# Given text
3 HGMAP recommendation framework: model and methodology

We now proceed with details of our model HGMAP for POI recommendation. First we define some basic terminology used throughout this paper and formally introduce the POI recommendation problem. Subsequently, we discuss the basic aspects of HGMAP, which consists of four components: two graph convolutional networks, a multi-head attentive encoder and a prediction module (cf. Figure 1). Specifically, we utilize GCNlocation to learn POIs’ location representation from a POI location network constructed based on POI geographic coordinates. In order to get users’ social representation and incorporate social influence and check-in similarity information, GCNsocial is employed on user social network and user-POI interactions. Then we implement a multi-head attentive encoder to learn users’ preference representation and a preference score for every check-in from user-POI interactions. Users’ social representation and users’ preference representation are combined to learn SIP (Social Influence on user Preference) ratings on POIs. Meanwhile, we utilize POIs’ location representation with the preference score to learn GIP (Geographical Influence on user Preference) ratings. Finally, we make predictions based on the learned SIP ratings and GIP ratings. In this section, we also present three loss functions regarding how to optimize the proposed model HGMAP.

Fig. 1
figure 1

Overview of our proposed HGMAP model

3.1 Preliminaries

Definition 1

POI recommendation: Let \(\mathcal {U}=\{u_1,\cdots ,u_m\}\) denote a set of users, \(\mathcal {P}=\{p_1,\cdots ,p_n\}\) be a set of POIs and \(\mathcal {D}=\{d_1,\cdots ,d_n\}\) be a set of corresponding geographical coordinates (latitude and longitude) of POIs. Let ci = [c1,⋯ ,cn] be the POIs that user ui checked in. Given historical check-in information for all m users \(\mathcal {C}=\{\mathbf {c}_1,\cdots ,\mathbf {c}_m\}\), POI recommendation is to recommend a list of POIs for each user that the user might be interested in but never visited.

POI recommendation is commonly studied using an user-POI check-in frequency matrix \(\mathbf {G}\in \mathbb {R}^{m \times n}\) constructed from interaction between m users and n locations. Each element gi,jG represents the number of times that user ui has been to location pj. In this work, we make the user-POI check-in binary matrix B\(\mathbb {R}^{m \times n}\), where each element bi,j ∈{0,1} represents whether user ui has been to location pj. All notations used throughout the paper are listed in Table 1.

# Material shown
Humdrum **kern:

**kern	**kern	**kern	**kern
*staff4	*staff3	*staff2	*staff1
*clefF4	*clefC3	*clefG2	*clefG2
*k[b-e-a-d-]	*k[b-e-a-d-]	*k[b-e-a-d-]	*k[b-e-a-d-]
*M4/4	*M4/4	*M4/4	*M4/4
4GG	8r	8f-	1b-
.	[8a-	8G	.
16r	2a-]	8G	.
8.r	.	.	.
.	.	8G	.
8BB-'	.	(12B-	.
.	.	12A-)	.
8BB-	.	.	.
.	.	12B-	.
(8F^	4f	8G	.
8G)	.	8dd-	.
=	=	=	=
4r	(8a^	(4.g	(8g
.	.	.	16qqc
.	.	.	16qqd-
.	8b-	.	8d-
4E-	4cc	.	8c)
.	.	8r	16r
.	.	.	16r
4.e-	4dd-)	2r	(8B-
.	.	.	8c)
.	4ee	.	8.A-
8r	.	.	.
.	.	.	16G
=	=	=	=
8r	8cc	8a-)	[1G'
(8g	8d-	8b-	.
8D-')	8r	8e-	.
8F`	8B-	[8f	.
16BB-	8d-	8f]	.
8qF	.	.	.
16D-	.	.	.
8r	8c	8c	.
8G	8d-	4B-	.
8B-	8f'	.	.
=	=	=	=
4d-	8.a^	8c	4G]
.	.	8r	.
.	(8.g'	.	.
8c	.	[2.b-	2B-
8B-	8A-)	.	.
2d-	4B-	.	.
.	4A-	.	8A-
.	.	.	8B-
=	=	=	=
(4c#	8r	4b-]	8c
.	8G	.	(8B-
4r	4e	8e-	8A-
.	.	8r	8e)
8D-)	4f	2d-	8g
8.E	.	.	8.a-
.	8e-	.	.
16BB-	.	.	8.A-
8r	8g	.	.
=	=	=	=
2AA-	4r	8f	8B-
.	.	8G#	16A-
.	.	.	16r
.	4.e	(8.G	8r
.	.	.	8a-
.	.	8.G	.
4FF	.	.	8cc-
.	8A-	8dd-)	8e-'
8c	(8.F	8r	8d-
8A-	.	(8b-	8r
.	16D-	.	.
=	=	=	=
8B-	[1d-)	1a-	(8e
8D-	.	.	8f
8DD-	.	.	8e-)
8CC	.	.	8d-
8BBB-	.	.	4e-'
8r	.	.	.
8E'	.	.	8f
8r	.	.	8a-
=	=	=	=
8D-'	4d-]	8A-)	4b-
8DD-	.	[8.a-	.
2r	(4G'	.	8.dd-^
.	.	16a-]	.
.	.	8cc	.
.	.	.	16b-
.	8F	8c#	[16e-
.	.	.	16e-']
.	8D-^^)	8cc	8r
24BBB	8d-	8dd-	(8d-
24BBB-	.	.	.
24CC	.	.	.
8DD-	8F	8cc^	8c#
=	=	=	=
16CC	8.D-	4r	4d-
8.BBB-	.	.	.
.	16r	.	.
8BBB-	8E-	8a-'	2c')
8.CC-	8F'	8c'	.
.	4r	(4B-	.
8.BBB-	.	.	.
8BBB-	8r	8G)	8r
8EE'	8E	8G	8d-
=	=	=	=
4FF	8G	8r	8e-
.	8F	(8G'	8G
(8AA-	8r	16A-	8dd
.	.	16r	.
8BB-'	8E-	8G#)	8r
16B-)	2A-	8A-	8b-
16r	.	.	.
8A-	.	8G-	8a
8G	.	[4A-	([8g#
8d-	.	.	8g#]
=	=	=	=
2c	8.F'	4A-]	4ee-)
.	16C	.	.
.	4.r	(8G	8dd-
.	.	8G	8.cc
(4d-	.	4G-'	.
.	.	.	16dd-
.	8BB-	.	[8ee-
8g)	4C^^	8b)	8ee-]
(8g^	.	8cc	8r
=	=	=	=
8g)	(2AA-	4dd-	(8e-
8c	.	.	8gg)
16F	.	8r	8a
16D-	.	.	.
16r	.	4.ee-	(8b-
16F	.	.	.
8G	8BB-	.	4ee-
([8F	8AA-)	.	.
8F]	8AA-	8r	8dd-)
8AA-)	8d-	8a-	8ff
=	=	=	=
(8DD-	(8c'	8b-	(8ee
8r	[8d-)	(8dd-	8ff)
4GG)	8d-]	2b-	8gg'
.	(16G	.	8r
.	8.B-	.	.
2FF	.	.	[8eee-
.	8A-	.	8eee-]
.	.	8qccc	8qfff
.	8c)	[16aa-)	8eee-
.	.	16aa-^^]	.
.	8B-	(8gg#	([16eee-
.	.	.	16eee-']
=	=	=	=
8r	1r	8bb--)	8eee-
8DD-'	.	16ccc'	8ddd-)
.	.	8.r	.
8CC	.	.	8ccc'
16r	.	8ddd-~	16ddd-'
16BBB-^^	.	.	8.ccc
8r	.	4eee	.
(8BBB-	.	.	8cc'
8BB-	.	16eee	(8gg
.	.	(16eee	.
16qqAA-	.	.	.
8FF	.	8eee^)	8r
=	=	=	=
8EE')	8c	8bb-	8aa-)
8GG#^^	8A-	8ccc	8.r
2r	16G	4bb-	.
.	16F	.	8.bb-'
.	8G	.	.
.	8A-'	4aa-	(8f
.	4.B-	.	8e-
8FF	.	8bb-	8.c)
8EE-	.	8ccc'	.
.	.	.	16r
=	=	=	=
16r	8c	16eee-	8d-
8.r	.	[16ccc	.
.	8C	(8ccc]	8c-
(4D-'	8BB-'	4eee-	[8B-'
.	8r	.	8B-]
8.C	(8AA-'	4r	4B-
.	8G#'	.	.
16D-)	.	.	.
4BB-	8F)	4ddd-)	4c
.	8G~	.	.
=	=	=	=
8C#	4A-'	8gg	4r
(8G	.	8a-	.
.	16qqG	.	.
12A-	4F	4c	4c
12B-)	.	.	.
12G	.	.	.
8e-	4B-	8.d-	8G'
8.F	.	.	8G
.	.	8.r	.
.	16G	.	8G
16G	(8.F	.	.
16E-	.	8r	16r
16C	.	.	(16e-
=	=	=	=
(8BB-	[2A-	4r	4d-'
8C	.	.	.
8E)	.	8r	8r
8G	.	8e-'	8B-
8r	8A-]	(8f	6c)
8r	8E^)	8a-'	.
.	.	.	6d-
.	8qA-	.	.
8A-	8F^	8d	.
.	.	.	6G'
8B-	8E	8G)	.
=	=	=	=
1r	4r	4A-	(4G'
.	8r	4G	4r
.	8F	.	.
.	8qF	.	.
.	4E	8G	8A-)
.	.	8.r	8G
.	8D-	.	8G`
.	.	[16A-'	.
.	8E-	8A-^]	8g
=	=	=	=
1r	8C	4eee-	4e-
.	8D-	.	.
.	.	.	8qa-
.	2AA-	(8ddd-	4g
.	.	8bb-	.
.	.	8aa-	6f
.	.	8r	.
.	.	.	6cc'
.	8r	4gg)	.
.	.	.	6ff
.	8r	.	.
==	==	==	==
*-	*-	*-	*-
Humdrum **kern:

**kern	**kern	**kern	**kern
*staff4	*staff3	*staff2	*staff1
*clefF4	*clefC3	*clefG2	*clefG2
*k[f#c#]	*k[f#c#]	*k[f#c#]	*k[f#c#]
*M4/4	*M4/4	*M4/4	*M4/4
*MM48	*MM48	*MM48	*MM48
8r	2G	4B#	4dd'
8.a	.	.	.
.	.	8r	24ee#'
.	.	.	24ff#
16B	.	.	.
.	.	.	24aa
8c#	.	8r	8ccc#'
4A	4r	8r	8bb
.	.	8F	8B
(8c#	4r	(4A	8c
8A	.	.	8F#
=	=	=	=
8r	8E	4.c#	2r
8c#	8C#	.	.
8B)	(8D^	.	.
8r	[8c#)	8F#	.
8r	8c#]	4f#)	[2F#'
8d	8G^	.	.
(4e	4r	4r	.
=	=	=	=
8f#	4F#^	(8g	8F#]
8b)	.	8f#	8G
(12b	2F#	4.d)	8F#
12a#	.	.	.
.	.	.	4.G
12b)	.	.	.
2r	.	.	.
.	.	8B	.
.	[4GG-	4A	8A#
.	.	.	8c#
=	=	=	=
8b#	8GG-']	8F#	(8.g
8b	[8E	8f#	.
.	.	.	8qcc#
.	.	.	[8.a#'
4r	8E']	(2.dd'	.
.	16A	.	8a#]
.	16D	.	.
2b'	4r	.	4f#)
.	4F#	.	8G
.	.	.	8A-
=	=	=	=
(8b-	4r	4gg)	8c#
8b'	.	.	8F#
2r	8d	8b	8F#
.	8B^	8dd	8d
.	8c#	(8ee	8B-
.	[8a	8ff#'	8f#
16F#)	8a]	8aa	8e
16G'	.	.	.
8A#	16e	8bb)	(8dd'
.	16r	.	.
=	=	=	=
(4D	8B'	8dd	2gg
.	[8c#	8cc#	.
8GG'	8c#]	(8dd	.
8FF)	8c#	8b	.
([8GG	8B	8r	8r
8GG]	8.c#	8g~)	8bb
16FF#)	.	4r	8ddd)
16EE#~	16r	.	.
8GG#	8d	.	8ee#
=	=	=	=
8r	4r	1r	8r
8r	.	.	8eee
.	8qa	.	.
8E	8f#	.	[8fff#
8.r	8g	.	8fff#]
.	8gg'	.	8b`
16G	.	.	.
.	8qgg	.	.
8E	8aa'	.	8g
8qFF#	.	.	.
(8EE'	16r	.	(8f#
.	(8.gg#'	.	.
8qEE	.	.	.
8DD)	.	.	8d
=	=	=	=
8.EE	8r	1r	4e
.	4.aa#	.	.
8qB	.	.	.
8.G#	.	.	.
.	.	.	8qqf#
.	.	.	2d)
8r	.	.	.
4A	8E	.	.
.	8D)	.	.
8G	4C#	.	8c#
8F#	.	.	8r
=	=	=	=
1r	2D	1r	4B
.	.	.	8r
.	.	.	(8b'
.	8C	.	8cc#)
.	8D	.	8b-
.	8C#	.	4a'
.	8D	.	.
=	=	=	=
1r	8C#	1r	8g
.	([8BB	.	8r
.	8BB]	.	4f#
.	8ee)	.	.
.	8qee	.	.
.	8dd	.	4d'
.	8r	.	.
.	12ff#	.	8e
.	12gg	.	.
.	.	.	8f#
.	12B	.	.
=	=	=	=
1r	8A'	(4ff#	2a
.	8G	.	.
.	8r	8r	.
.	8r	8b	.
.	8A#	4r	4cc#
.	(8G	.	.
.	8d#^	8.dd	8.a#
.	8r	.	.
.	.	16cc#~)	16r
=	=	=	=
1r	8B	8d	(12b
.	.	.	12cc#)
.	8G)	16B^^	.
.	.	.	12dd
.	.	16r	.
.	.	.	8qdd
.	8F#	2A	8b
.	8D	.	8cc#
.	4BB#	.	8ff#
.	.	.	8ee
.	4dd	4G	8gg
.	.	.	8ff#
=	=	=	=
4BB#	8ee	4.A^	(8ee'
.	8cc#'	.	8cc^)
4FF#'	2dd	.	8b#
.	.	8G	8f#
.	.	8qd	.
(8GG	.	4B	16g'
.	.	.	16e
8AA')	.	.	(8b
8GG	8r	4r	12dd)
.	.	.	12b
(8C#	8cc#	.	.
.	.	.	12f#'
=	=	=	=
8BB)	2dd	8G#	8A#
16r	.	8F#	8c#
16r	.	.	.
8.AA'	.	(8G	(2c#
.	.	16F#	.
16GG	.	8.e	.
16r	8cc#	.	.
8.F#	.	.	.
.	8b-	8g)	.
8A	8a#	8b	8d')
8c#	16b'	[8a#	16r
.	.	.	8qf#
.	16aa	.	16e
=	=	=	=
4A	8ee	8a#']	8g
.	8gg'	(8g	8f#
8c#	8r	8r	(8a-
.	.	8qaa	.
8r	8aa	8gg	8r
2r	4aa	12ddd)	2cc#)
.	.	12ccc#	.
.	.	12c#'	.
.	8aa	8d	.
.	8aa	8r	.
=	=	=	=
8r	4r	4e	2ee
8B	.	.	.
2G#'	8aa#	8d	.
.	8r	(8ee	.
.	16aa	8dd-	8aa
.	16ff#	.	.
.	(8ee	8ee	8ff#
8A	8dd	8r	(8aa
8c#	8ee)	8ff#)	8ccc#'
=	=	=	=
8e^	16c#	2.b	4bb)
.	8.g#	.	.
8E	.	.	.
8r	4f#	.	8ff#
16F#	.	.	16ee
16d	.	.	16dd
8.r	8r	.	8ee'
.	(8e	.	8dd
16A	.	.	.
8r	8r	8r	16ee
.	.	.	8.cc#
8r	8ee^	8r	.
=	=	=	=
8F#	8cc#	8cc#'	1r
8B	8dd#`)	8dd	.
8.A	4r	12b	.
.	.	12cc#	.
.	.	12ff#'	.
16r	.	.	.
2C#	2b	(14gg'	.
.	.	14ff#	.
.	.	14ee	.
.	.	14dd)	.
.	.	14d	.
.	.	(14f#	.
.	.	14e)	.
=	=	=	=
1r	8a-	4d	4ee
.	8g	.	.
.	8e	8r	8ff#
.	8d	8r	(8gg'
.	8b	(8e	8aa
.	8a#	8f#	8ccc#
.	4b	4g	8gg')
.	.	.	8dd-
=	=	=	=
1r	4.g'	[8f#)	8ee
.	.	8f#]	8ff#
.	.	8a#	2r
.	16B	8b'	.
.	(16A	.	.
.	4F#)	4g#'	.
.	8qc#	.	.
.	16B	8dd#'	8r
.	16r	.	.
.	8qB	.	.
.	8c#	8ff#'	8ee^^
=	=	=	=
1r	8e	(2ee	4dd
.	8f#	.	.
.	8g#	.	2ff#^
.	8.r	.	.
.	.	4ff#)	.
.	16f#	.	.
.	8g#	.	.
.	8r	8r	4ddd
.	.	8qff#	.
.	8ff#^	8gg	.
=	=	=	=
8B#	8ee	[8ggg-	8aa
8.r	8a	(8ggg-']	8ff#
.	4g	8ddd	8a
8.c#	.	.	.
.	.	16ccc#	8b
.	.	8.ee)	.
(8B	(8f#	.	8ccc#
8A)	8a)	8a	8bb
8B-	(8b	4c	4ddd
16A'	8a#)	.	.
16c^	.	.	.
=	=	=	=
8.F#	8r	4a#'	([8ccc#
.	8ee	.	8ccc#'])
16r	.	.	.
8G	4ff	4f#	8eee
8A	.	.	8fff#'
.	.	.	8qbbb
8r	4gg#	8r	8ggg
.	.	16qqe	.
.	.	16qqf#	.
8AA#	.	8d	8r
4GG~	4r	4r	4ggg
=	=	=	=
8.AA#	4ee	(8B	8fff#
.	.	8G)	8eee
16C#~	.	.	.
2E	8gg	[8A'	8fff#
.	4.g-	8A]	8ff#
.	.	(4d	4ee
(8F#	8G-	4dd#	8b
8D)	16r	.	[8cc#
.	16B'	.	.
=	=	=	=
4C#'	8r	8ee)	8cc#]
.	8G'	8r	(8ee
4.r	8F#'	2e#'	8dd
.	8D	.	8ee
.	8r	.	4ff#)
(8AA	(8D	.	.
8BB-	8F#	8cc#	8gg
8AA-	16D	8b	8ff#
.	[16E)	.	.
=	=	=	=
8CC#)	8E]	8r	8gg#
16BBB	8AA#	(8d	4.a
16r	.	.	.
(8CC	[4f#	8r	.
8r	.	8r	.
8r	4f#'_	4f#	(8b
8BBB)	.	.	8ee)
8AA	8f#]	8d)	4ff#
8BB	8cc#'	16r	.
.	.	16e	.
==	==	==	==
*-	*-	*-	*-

# Given task
Decide whether each statement agrees with the HGMAP excerpt. For each, answer yes or no and quote the deciding words.
1. HGMAP is made up of four components.
2. GIP ratings are learned by combining users' social representation with users' preference representation.
3. Each element of the user-POI check-in binary matrix gives the number of times a user has been to a location.
Answer using only the HGMAP excerpt.

# Final answer
1. Yes: "which consists of four components: two graph convolutional networks, a multi-head attentive encoder and a prediction module"
2. No: "Users’ social representation and users’ preference representation are combined to learn SIP (Social Influence on user Preference) ratings on POIs."
3. No: "represents whether user ui has been to location pj"